Don’t get yourself in a situation where you spend most of your time doing damage control after problems become unavoidable. Running around putting out fires is usually unproductive beyond temporary patches and band-aids. Use your system to keep watch on issues that may arise from resource limitations, application errors, and the health of the system it’self.
A good approach may be to develop a daily procedure for daily system checks. A good place to start is with log files. Logs can be collected from multiple locations within your system. You should have a process to review the logs and to analyze what these logs are providing for clues to the health and security of your system. Some of the available information you may access and retain for further review or documentation.
Logs can provide insight into configuration issues, buggy software, and your system’s security. They can also provide you with hardware and resource status.
Even if you have automated your system checks, log alarming, and/or use centralized logging via a dedicated monitoring application, it is useful to understand how to manually retrieve and analyze some of this information.
If I want to see what tools/commands are available on a Linux system check the /usr/bin/ directory. This will show you what executables are available on the system you are working with.
For a quick error check through the log files located in the /var/log/ directory use:
sudo grep error /var/log/*.log | less
This will show all the plain text with the word “error”,
Also replace “error” with “fail” and remove “less”
$ sudo grep fail /var/log/*.log
If your system is running systmd then the “journalctl” command will print the messages logged.
sudo journalctl | grep error
Don’t limit yourself to only looking for obvious errors noted in the text messages.

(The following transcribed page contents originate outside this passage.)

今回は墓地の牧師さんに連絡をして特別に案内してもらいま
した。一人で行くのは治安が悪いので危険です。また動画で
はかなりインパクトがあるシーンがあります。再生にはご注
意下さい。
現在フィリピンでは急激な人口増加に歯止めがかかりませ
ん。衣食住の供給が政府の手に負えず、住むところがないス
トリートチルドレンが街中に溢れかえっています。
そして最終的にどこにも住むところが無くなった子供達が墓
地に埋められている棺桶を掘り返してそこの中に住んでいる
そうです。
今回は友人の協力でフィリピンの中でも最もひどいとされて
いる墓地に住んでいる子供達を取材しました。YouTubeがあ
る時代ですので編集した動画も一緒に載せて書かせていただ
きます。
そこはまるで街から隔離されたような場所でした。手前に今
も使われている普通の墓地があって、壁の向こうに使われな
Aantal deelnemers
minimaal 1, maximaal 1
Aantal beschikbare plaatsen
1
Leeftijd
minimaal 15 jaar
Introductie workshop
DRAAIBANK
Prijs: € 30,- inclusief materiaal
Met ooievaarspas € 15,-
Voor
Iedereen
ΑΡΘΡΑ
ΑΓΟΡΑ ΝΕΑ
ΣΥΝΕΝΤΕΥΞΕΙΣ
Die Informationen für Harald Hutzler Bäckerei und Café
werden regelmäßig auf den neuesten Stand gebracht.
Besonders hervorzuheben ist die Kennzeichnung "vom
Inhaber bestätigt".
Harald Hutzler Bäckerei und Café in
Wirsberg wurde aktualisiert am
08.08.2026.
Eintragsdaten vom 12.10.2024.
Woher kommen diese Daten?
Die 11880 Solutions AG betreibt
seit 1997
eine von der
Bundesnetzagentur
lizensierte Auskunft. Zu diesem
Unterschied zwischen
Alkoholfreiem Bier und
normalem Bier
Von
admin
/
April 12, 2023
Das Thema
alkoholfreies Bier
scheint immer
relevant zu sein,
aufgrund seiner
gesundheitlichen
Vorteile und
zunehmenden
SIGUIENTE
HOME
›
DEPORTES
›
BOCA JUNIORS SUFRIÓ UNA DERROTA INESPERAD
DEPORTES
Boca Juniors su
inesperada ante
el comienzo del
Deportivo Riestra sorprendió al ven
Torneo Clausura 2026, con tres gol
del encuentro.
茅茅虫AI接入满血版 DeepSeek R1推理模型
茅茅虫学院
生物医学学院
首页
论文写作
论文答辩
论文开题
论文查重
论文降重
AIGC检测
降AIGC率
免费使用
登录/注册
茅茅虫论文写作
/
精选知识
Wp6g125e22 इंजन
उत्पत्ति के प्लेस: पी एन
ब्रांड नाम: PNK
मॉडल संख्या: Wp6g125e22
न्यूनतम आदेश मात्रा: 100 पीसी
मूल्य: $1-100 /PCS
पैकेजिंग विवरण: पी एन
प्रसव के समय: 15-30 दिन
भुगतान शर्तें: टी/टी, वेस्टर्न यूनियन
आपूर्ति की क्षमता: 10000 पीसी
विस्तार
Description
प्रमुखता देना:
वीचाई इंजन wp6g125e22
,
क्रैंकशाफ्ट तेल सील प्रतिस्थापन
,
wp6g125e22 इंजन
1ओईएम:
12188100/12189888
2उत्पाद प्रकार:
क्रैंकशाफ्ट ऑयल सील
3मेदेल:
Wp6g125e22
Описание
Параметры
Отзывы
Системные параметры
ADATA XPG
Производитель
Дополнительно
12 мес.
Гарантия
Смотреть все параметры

syslog also contains a lot of useful clues that you can filter by keywords associated with severity levels:
emerg – alert – crit – err – warning – notice – info – debug.
below simply filter for the keyword “warning’ to look for warning messages.
/var/log$ cat syslog | grep warning
Your system most likely has a lot of logs that you can review, and usually there is a graphical program or programs to check logs and system resources.
combine checking your logs with checking real time resources. You have tools such as “top”, “du”, “free”, “netstat”, “ping”, “ifconfig”,”lsof”, and the usually very interesting “uptime” and “who” that compliment your log file checks that you can do manually to gauge how your system is functioning.
Memory, CPU, Network, and application logs can be useful for a proactive approach to maintaining the health of your system and application functions. If you have a system for monitoring everything, than make sure you monitor the monitoring application.
There are a lot of tools and resources to keep ahead of issues that could at some point create a lot of problems and even system failures.